A closer look at the U.S. National Parks
This tour visits six incredible U.S. National Parks—see what Jimmy had to say about each of them.
Mesa Verde National Park
“At the highest point, you’re 8,500 feet above sea level, which makes for incredible views. Just make sure to drink enough water to combat the elevation!”
Zion National Park
“I was pleasantly surprised by how beautiful Zion was. It sits down in a valley and the road blends in with the red rock that surrounds you. It’s a really powerful place.”
“A classic—if you’re a U.S. resident, it’s mandatory to see this once in your life! We got to spend a decent amount of time here, which was great for taking plenty of good photos.”

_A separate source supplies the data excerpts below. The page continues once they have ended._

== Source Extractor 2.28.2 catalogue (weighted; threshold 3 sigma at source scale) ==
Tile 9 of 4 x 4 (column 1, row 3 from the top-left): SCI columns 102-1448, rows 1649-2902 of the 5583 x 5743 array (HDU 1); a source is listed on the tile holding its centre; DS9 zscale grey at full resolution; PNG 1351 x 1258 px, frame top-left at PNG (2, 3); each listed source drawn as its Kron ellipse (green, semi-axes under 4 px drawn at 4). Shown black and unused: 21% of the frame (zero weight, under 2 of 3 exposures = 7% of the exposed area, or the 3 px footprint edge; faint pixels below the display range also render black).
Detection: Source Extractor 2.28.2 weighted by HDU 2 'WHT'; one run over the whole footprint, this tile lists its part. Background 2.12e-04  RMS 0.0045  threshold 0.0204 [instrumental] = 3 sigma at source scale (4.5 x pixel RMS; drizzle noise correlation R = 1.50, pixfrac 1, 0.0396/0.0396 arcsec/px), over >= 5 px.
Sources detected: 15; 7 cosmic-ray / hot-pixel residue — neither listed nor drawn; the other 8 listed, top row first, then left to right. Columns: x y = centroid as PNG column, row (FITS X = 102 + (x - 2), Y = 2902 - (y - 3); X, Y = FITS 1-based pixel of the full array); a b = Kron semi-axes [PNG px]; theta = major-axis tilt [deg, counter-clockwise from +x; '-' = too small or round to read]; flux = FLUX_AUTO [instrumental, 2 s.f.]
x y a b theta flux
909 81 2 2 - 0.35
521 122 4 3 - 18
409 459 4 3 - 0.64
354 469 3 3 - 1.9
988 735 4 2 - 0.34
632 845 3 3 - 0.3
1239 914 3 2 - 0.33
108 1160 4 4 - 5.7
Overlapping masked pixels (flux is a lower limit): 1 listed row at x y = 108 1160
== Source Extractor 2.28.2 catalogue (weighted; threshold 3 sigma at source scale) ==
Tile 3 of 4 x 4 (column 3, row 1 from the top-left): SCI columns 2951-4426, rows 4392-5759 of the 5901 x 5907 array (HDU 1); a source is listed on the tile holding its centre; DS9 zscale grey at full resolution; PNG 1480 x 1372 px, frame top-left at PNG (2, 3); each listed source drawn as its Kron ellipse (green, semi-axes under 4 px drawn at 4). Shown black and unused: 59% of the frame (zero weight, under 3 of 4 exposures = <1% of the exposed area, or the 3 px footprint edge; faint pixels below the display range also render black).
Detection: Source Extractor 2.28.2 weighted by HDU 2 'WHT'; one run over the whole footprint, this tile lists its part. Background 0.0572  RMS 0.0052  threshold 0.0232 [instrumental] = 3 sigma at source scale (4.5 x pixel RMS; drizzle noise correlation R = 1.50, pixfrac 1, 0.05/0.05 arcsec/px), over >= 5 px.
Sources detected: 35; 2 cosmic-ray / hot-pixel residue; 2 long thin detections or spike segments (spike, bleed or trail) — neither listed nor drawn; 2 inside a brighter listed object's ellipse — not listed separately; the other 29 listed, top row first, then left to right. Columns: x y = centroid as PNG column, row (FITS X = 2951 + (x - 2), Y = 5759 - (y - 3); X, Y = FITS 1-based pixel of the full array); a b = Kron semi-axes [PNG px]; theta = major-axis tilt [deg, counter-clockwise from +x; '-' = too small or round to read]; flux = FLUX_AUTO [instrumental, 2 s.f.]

Bryce Canyon National Park
“Out here, it’s all about the landscapes. While you can find similar places in Europe, they’re so far apart—it’s really unique to have all of these incredible parks so close together.”
Grand Teton National Park
“Wow, just wow. The entire place just looks like a postcard.”
Yellowstone National Park
“It was so cool to see all the wildlife up close. There were so many buffalo!”
Jimmy’s favorite view: Monument Valley
“Monument Valley is ridiculously unique. All of the shapes and the rocks that seem to stick out of nowhere… it’s unbelievable.”